= Rheumatoid factor =

Autoantibody found in rheumatoid arthritis

Rheumatoid factor (RF) is the autoantibody that was first found in rheumatoid arthritis. It is defined as an antibody against the Fc portion of IgG; different RFs can recognize different parts of the IgG-Fc. RF and IgG join to form immune complexes that contribute to the disease process such as chronic inflammation and joint destruction at the synovium and cartilage.

Rheumatoid factor can also be a cryoglobulin, an antibody that precipitates on cooling of a blood sample. It can either be a type 2 (monoclonal IgM to polyclonal IgG) or type 3 (polyclonal IgM to polyclonal IgG) cryoglobulin.

Although predominantly encountered as IgM, rheumatoid factor can be of any isotype of immunoglobulins: IgA, IgG, IgM, IgE, or IgD.

==Testing==
RF is tested by collecting blood in a plain tube (5 mL is often enough). The serum is tested for the presence of RF. There are different methods available, which include nephelometry, turbidimetry, agglutination of gamma globulin-coated latex particles or erythrocytes. RF is often evaluated in patients suspected of having any form of arthritis, even though positive results can be due to other causes and negative results do not rule out disease. In combination with signs and symptoms, it can play a role in both diagnosis and disease prognosis. It is part of the usual disease criteria of rheumatoid arthritis.

The presence of rheumatoid factor in serum can also indicate the occurrence of suspected autoimmune activity unrelated to rheumatoid arthritis, such as that associated with tissue or organ rejection. In such instances, RF may serve as one of several serological markers for autoimmunity. The sensitivity of RF for established rheumatoid arthritis is only 60 to 70 percent with a specificity of 78 percent.

Rheumatoid factor is part of the 2010 ACR/EULAR classification criteria for rheumatoid arthritis. RF positivity combines well with anti-CCP and/or 14-3-3η (YWHAH) to inform diagnosis.
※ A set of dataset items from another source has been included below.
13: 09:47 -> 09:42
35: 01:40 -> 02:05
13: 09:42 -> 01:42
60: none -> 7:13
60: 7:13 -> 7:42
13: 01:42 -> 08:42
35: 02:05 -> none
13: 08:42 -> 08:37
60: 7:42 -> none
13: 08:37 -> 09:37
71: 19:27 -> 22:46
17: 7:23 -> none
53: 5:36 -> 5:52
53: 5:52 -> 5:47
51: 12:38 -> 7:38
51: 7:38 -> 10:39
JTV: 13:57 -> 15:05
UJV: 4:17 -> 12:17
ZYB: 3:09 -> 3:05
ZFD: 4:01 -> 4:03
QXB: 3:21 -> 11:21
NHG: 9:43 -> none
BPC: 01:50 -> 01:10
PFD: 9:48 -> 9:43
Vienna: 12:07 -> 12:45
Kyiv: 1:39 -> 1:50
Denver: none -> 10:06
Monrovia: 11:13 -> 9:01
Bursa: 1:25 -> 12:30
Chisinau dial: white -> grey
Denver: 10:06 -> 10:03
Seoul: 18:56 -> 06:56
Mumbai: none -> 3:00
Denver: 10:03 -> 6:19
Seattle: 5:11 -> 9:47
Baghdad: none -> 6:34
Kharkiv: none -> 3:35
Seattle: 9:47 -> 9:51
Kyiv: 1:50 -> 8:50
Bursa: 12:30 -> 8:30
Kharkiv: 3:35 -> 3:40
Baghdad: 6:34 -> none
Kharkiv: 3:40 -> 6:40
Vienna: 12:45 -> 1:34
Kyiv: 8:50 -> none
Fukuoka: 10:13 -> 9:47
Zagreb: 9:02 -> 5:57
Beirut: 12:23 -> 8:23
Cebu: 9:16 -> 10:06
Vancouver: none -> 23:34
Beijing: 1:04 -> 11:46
RF positivity at baseline has also been described as a good prognostic marker for future radiographic damage.

==Interpretation==
High levels of rheumatoid factor (in general, above 20 IU/mL, 1:40, or over the 95th percentile; there is some variation among labs) occur in rheumatoid arthritis (present in 80%) and Sjögren's disease (present in 50-70% of primary forms of disease). The higher the level of RF the greater the probability of destructive articular disease. It is also found in Epstein–Barr virus or Parvovirus infection and in 5–10% of healthy persons, especially the elderly.

There is an association between rheumatoid factor and more persistently active synovitis, more joint damage, greater eventual disability and arthritis.

Other than in rheumatoid arthritis, rheumatoid factor may also be elevated in other conditions, including:
- Systemic lupus erythematosus (SLE)
- Sjögren's disease
- Hepatitis B and C, herpes, HIV, and other viral infections
- Primary biliary cirrhosis
- Infectious mononucleosis and any chronic viral infection
- Leprosy
- Sarcoidosis
- Tuberculosis, syphilis and other chronic bacterial infections
- Visceral leishmaniasis
- Malaria and other parasitic infections
- Cancer

==History==
The test was first described by Norwegian Dr Erik Waaler in 1940 and redescribed by Dr Harry M. Rose and colleagues in 1948. Redescription is said to be due to the uncertainties due to World War II. It is still referred to as the Waaler–Rose test.